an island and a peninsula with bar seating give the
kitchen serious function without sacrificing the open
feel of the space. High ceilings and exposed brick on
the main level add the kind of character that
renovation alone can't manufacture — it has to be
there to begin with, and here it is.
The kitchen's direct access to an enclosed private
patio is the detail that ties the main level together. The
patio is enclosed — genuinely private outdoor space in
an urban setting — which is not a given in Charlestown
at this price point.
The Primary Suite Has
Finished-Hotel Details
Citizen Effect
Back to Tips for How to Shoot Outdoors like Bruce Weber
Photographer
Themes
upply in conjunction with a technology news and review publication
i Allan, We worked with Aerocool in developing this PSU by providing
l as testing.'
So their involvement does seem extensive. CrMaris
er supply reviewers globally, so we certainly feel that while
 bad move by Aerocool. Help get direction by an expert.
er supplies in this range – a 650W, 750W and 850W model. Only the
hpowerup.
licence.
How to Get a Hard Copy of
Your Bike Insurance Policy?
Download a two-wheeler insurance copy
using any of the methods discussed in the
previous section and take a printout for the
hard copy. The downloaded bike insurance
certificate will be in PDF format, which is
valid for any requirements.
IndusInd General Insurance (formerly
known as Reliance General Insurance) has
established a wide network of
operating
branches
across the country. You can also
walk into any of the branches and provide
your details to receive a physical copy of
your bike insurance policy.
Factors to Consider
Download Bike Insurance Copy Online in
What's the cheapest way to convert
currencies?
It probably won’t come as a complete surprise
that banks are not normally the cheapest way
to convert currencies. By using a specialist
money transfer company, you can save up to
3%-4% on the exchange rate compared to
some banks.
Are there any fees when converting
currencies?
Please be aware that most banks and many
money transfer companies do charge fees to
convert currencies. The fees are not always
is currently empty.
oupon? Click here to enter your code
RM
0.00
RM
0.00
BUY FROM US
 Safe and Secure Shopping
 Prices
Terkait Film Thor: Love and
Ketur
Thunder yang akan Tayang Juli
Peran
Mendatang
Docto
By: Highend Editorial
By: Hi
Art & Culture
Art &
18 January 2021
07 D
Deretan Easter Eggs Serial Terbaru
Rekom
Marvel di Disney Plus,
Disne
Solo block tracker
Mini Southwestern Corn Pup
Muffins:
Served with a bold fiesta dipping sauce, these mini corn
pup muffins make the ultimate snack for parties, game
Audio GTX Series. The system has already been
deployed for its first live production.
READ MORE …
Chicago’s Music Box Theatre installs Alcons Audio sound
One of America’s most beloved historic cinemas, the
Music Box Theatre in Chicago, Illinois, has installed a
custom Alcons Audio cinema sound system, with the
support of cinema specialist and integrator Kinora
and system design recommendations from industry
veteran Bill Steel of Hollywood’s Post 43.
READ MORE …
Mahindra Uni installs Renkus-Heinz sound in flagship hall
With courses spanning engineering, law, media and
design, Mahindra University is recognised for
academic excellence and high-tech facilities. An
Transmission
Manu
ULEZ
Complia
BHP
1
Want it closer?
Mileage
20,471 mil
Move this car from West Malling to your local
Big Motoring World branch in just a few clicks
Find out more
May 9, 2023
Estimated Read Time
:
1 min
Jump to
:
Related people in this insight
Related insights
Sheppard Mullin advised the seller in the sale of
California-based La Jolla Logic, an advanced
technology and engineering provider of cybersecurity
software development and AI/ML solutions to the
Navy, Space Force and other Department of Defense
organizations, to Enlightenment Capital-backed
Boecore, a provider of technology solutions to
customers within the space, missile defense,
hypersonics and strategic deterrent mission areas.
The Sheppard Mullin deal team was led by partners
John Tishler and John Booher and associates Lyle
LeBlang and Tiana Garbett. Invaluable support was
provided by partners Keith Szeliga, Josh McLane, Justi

====

**Exercise instructions:** Reproduce every line of the items above with no changes to wording, spelling, or punctuation.

**Answer space:**
an island and a peninsula with bar seating give the
kitchen serious function without sacrificing the open
feel of the space. High ceilings and exposed brick on
the main level add the kind of character that
renovation alone can't manufacture — it has to be
there to begin with, and here it is.
The kitchen's direct access to an enclosed private
patio is the detail that ties the main level together. The
patio is enclosed — genuinely private outdoor space in
an urban setting — which is not a given in Charlestown
at this price point.
The Primary Suite Has
Finished-Hotel Details
Citizen Effect
Back to Tips for How to Shoot Outdoors like Bruce Weber
Photographer
Themes
upply in conjunction with a technology news and review publication
i Allan, We worked with Aerocool in developing this PSU by providing
l as testing.'
So their involvement does seem extensive. CrMaris
er supply reviewers globally, so we certainly feel that while
 bad move by Aerocool. Help get direction by an expert.
er supplies in this range – a 650W, 750W and 850W model. Only the
hpowerup.
licence.
How to Get a Hard Copy of
Your Bike Insurance Policy?
Download a two-wheeler insurance copy
using any of the methods discussed in the
previous section and take a printout for the
hard copy. The downloaded bike insurance
certificate will be in PDF format, which is
valid for any requirements.
IndusInd General Insurance (formerly
known as Reliance General Insurance) has
established a wide network of
operating
branches
across the country. You can also
walk into any of the branches and provide
your details to receive a physical copy of
your bike insurance policy.
Factors to Consider
Download Bike Insurance Copy Online in
What's the cheapest way to convert
currencies?
It probably won’t come as a complete surprise
that banks are not normally the cheapest way
to convert currencies. By using a specialist
money transfer company, you can save up to
3%-4% on the exchange rate compared to
some banks.
Are there any fees when converting
currencies?
Please be aware that most banks and many
money transfer companies do charge fees to
convert currencies. The fees are not always
is currently empty.
oupon? Click here to enter your code
RM
0.00
RM
0.00
BUY FROM US
 Safe and Secure Shopping
 Prices
Terkait Film Thor: Love and
Ketur
Thunder yang akan Tayang Juli
Peran
Mendatang
Docto
By: Highend Editorial
By: Hi
Art & Culture
Art &
18 January 2021
07 D
Deretan Easter Eggs Serial Terbaru
Rekom
Marvel di Disney Plus,
Disne
Solo block tracker
Mini Southwestern Corn Pup
Muffins:
Served with a bold fiesta dipping sauce, these mini corn
pup muffins make the ultimate snack for parties, game
Audio GTX Series. The system has already been
deployed for its first live production.
READ MORE …
Chicago’s Music Box Theatre installs Alcons Audio sound
One of America’s most beloved historic cinemas, the
Music Box Theatre in Chicago, Illinois, has installed a
custom Alcons Audio cinema sound system, with the
support of cinema specialist and integrator Kinora
and system design recommendations from industry
veteran Bill Steel of Hollywood’s Post 43.
READ MORE …
Mahindra Uni installs Renkus-Heinz sound in flagship hall
With courses spanning engineering, law, media and
design, Mahindra University is recognised for
academic excellence and high-tech facilities. An
Transmission
Manu
ULEZ
Complia
BHP
1
Want it closer?
Mileage
20,471 mil
Move this car from West Malling to your local
Big Motoring World branch in just a few clicks
Find out more
May 9, 2023
Estimated Read Time
:
1 min
Jump to
:
Related people in this insight
Related insights
Sheppard Mullin advised the seller in the sale of
California-based La Jolla Logic, an advanced
technology and engineering provider of cybersecurity
software development and AI/ML solutions to the
Navy, Space Force and other Department of Defense
organizations, to Enlightenment Capital-backed
Boecore, a provider of technology solutions to
customers within the space, missile defense,
hypersonics and strategic deterrent mission areas.
The Sheppard Mullin deal team was led by partners
John Tishler and John Booher and associates Lyle
LeBlang and Tiana Garbett. Invaluable support was
provided by partners Keith Szeliga, Josh McLane, Justi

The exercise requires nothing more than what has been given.